The timing of the Irish Financial Services Regulatory Authority (IFSRA) announcement of its three-year strategic plan is apposite. Yesterday, as the agency was setting out its consumer centred goals, its parent, the Central Bank, was publishing data on Irish interest rates as part of a euro zone-wide comparative series co-ordinated by the European Central Bank.
This monthly exercise - which was instigated in December - serves to remind us once again that we pay a very high price for financial services here. With the exception of mortgages and certain types of personal loans, the interest rates charged by our financial institutions are ahead of the average in the euro zone. When it comes to personal overdrafts we pay more than 3 per cent per annum more than the average. Businesses here also pay over the odds for overdrafts and loans, according to the ECB and Central Bank data.
These discrepancies serve to highlight the challenge now facing IFSRA: to turn fine sounding words into concrete action that will ensure that consumers get a fair deal from the providers of financial services.
At this stage, some nine months into its existence, we have had plenty of rhetoric from IFSRA but only limited action. The running has been made to date by the Competition Authority, which has instigated an investigation into the banking sector, focusing on current accounts and small business banking. The authority is not expected to report back with recommendations until later this year.
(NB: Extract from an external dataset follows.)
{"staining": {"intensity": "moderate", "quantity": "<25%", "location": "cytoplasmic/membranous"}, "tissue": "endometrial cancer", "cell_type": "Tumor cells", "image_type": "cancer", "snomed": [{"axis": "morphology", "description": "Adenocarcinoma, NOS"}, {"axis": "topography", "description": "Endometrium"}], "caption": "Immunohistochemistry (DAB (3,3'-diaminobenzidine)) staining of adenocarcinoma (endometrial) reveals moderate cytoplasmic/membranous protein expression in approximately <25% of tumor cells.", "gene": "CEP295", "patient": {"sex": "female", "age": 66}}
Yesterday was another occasion for oratory, with the consumer director of IFSRA promising a range of initiatives in the coming 12 months, including industry-wide codes of conduct, mechanisms for monitoring the level of competition in the industry and a consumer charter.
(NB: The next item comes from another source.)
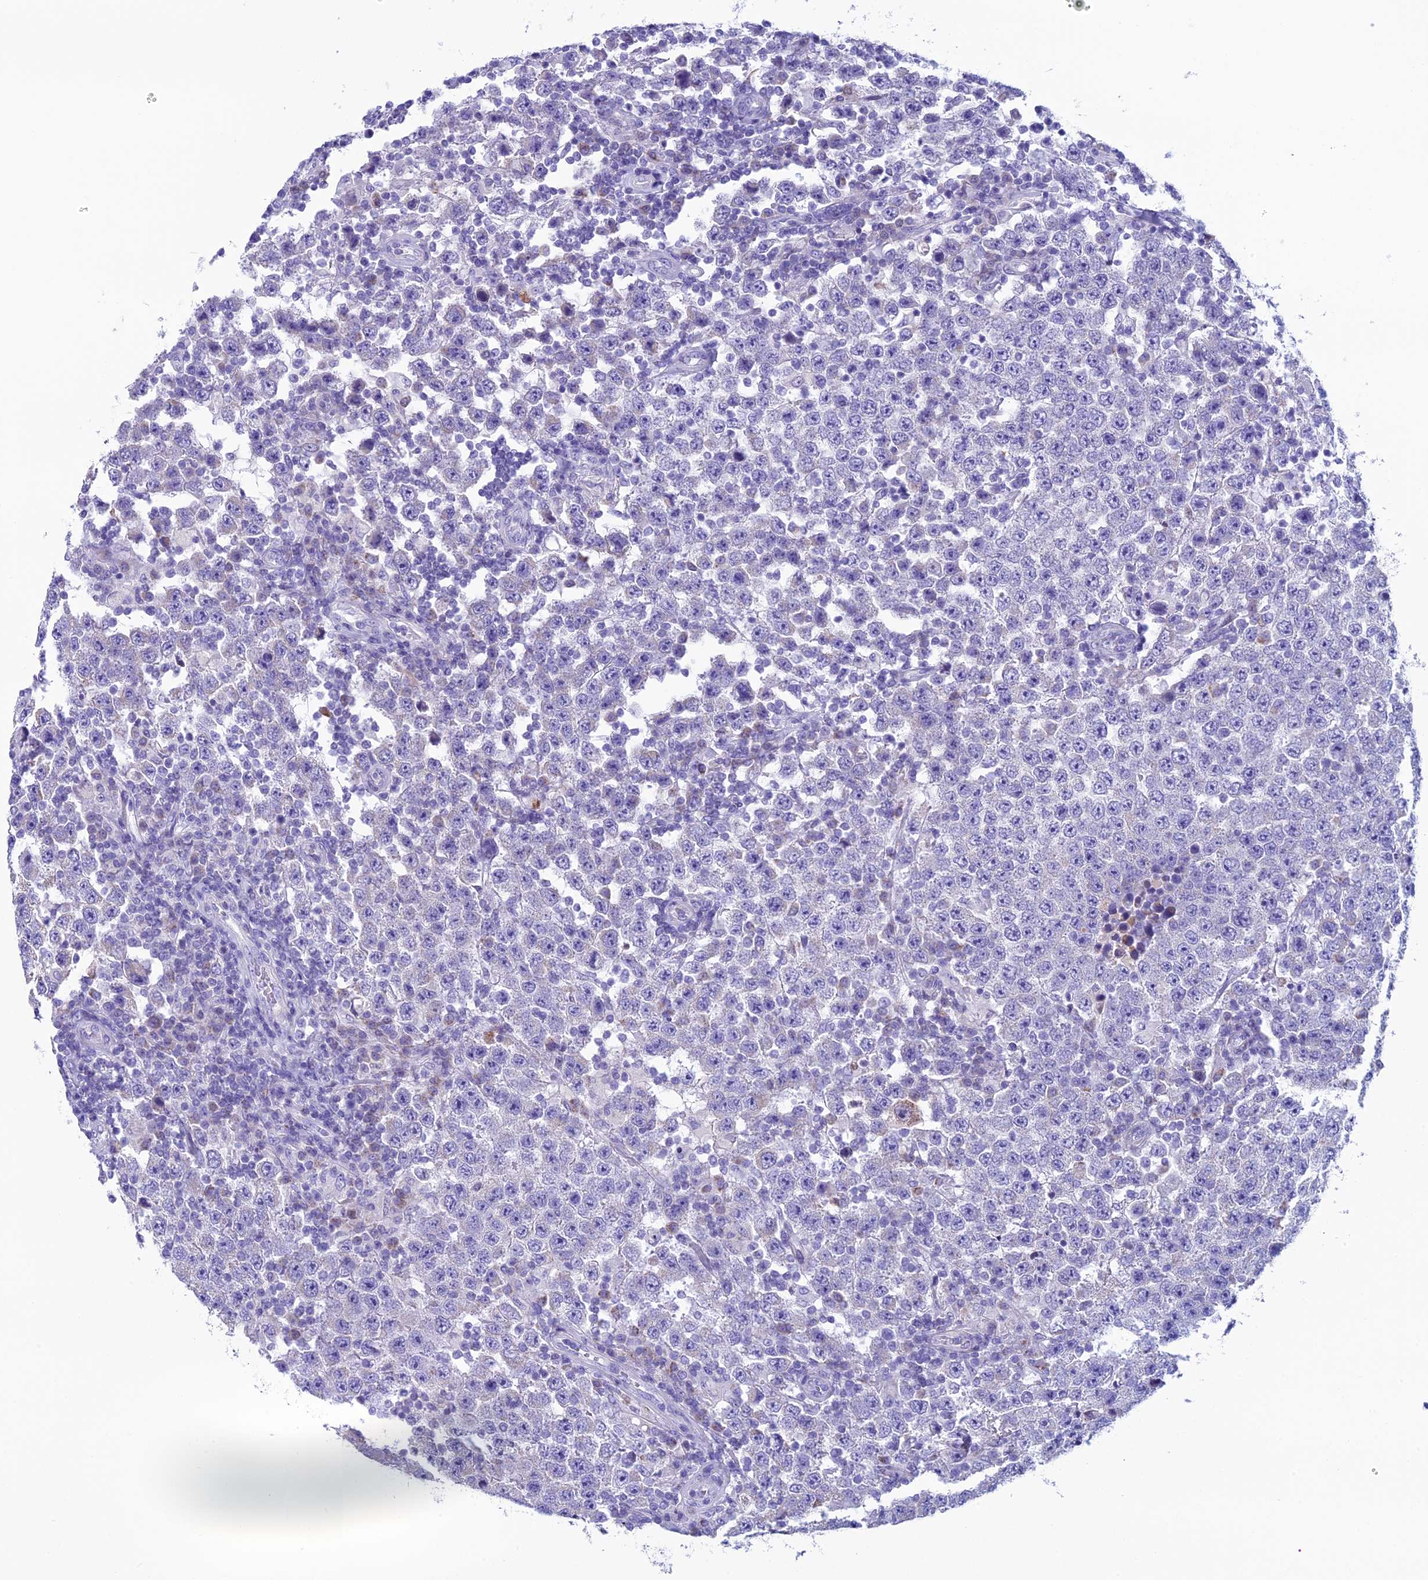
{"staining": {"intensity": "negative", "quantity": "none", "location": "none"}, "tissue": "testis cancer", "cell_type": "Tumor cells", "image_type": "cancer", "snomed": [{"axis": "morphology", "description": "Normal tissue, NOS"}, {"axis": "morphology", "description": "Urothelial carcinoma, High grade"}, {"axis": "morphology", "description": "Seminoma, NOS"}, {"axis": "morphology", "description": "Carcinoma, Embryonal, NOS"}, {"axis": "topography", "description": "Urinary bladder"}, {"axis": "topography", "description": "Testis"}], "caption": "IHC photomicrograph of testis cancer (embryonal carcinoma) stained for a protein (brown), which shows no staining in tumor cells.", "gene": "ZNF563", "patient": {"sex": "male", "age": 41}}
The chief executive of the agency spoke of the approach that will be taken to regulation. In essence, the agency believes that by enforcing high standards in the boardroom it will foster a culture of integrity, competence and best practice amongst our financial institutions.
While laudable and welcome, it is hard to see how any of the initiatives and principles elucidated yesterday will significantly bring down the cost of financial services here in the short term.
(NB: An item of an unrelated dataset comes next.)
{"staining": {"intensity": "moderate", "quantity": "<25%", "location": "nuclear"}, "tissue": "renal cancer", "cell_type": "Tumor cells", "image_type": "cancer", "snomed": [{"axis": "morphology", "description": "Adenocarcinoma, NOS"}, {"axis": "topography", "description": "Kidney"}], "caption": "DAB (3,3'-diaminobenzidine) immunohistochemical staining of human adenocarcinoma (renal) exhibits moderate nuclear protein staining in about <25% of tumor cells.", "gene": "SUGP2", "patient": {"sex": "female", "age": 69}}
Of course it should be remembered that this is not the purpose of IFSRA, which is fundamentally a regulator, and concerned with the health of the financial system. However the organisation's genesis was in the perception that the Central Bank was overly focused on prudential issues at the expense of consumer rights. And it will be judged primarily by an increasingly sceptical consumer lobby in terms of how it delivers in this sphere.
The best way that IFSRA can protect consumers is to make sure that they are not overcharged for financial services. The proof of that will be when we are paying the same interest rates as other members of the euro zone for all our financial services.